What is the Big O for the following:

const isPrime = (num) => {
  if (num < 2) {
    return false;
  } else if (num === 2) {
    return true;
  } else {
    for (let i = 2; i < num; i++) {
      if (num % i === 0) {
        return false;
      }
    }
    return true;
  }
};

console.log(printPrimes(30));

Compared with:

const isPrime = (num) => {
  if (num < 2) {
    return false;
  } else if (num === 2) {
    return true;
  } else {
    for (let i = 2; i <= Math.sqrt(num); i++) {
      if (num % i === 0) {
        return false;
      }
    }
    return true;
  }
};

console.log(printPrimes(30));
Answer The first one has a Big O of O(n)

The second one has a Big of of O(n^ 0.5)

Binary Search Guessing Game alternative syntax/solution

A possible alternative solution for the game/automatic guesser that has more similar syntax to the example binary search code given.
const game = () => {
  let start = 1;
  let limit = 1000;
  let midpoint = 0;
  let number = Math.ceil(Math.random() * limit);
  let values = {
    start,
    limit,
    midpoint,
  };

  // let guess = prompt(`Guess a number between 1 and 1000`);
  let counter = 1;
  while (values.midpoint !== number && counter <= 10) {
    if (values.midpoint > number) {
      values = myAutomaticGuesser(values, true);
    } else if (values.midpoint < number) {
      values = myAutomaticGuesser(values, false);
    }
    counter++;
  }

  if (counter <= 11) {
    console.log(
      `That's right! The number was ${number} and the number of guesses was ${
        counter - 1
      }`
    );
  } else {
    console.log(
      `Sorry, out of guesses!
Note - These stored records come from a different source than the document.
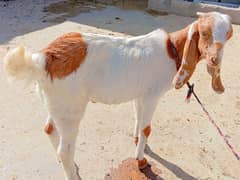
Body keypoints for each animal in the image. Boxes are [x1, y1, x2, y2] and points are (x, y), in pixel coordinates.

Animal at [3, 11, 232, 179]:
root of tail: (44, 59)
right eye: (204, 32)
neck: (173, 48)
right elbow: (148, 128)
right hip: (71, 109)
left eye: (228, 37)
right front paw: (141, 161)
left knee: (49, 128)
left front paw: (138, 142)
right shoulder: (152, 95)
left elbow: (139, 118)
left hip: (57, 103)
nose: (214, 60)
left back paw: (71, 166)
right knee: (65, 149)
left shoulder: (141, 95)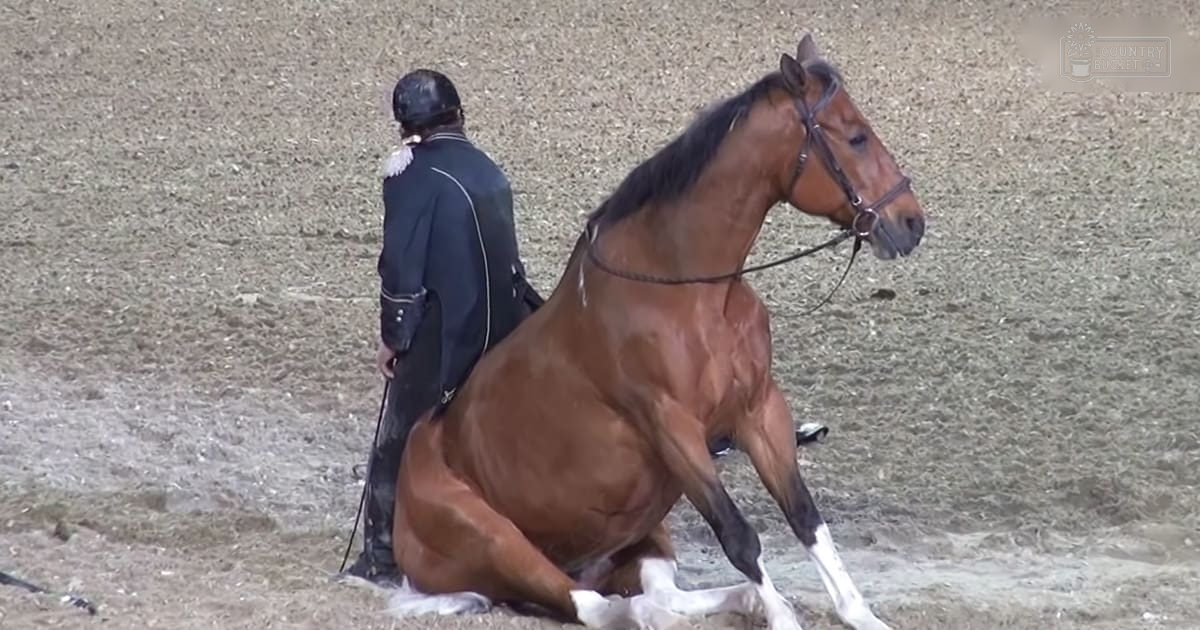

The number was ${number}
 `
    );
  }
};

const myAutomaticGuesser = ({ start, midpoint, limit }, tooHigh) => {
  if (tooHigh) {
    if (midpoint === 2) midpoint = 1;
    limit = midpoint;
    midpoint = limit - Math.floor((limit - start) / 2);
  } else {
    start = midpoint;
    midpoint = limit - Math.floor((limit - start) / 2);
  }
  return { midpoint, start, limit };
};

game();
  • What is the Big O for this game?
  • With the possible values between 1 - 1000, how often will the automatic guesser run out of guesses and lose?